__Problem set__.
(1) Output the passage from the dropper post thread starting at "Sorry but what is the photo going to show? The" and ending at "for your help.", unchanged.
(2) In the dropper post thread below, list each distinct measurement given in millimeters, once each, in the order they first appear.

** Text for analysis follows **

Maybe you should just cut down the seattube so you can't accuse yourself that you didn't try doing anything.


----------



## rossy (Mar 3, 2017)

Steel Calf said:


> 1) I find it hard to believe that a 100mm dropper doesn't fit you on a small frame given the 30" inseam you stated is correct. Just to put things into perspective, a female friend of mine with 32" inseam is on a 2016 medium frame with a 125mm post and about 1" insertion to spare.
> 
> 2) A "thinner saddle" what @Mr Pig said is a valid proposition, not a joke. He's talking about Saddle stack height (which can easily differ more than 10mm) not the thickness of the cover.
> 
> ...


Sorry but what is the photo going to show? The dropper post sticks out about 50mm when it bottoms out. When I sit on the bike with it extended there is a good bend in my knee, even more then there should be.. I just cant pedal up steeper stuff with it fully up, If I drop it about 10mm its good. Anyway I found these thick pedals that come on a old dh bike and they've mostly sorted it. But ill probably go the thin seat route as theres a good 20mm in that.

Thanks for your help.


----------



## Steel Calf (Feb 5, 2010)

rossy said:


> Sorry but what is the photo going to show?


. 
As I said before, the raw numbers here don't add up. One explanation could be that for some reason the dealer put a 2015 old style 100mm dropper in your 2017 bike which got a lot more stack than the 2016 ongoing model. You also indicated that your post looks somehow different than the one seen on the picture of your bike. With a photo I could easily identify that but I'm not gonna argue with you either so find it out yourself or continue riding your thicker pedals.


----------

** End of Text for analysis **
** Source material follows **

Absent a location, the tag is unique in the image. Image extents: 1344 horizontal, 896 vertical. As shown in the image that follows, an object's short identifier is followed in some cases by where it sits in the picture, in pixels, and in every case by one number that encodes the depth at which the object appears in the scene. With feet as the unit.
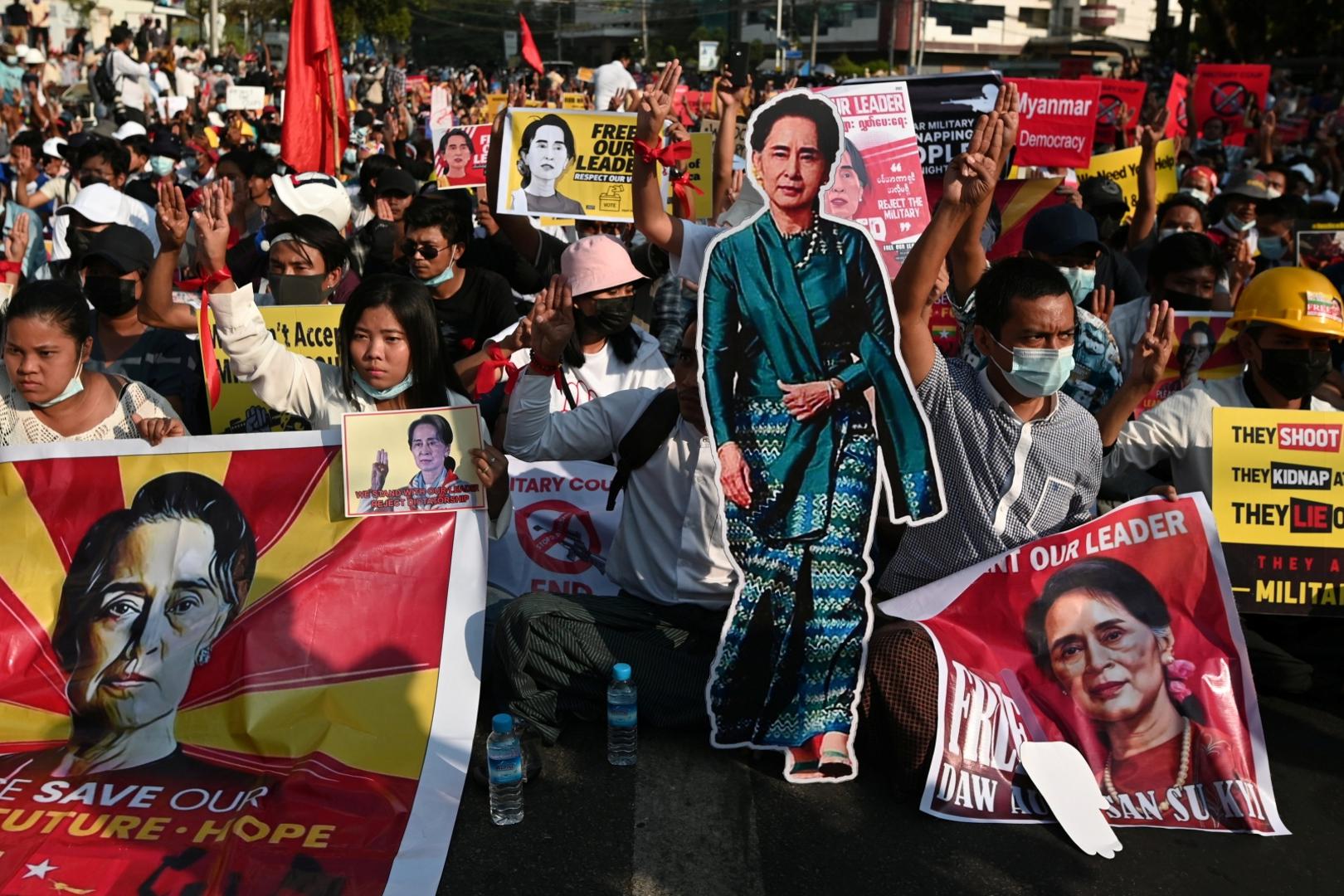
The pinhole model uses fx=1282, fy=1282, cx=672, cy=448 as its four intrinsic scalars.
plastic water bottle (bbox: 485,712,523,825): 11.97
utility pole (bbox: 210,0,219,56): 102.19
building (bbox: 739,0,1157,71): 271.90
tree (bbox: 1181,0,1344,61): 111.04
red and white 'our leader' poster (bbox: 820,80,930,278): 16.10
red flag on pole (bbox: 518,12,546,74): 55.72
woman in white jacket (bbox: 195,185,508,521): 13.60
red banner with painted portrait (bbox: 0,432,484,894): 11.59
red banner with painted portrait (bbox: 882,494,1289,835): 12.29
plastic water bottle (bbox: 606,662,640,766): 13.23
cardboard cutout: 12.20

** End of Source material **

__Solutions below__.
(1)
Sorry but what is the photo going to show? The dropper post sticks out about 50mm when it bottoms out. When I sit on the bike with it extended there is a good bend in my knee, even more then there should be.. I just cant pedal up steeper stuff with it fully up, If I drop it about 10mm its good. Anyway I found these thick pedals that come on a old dh bike and they've mostly sorted it. But ill probably go the thin seat route as theres a good 20mm in that.

Thanks for your help.

(2)
100mm
125mm
10mm
50mm
20mm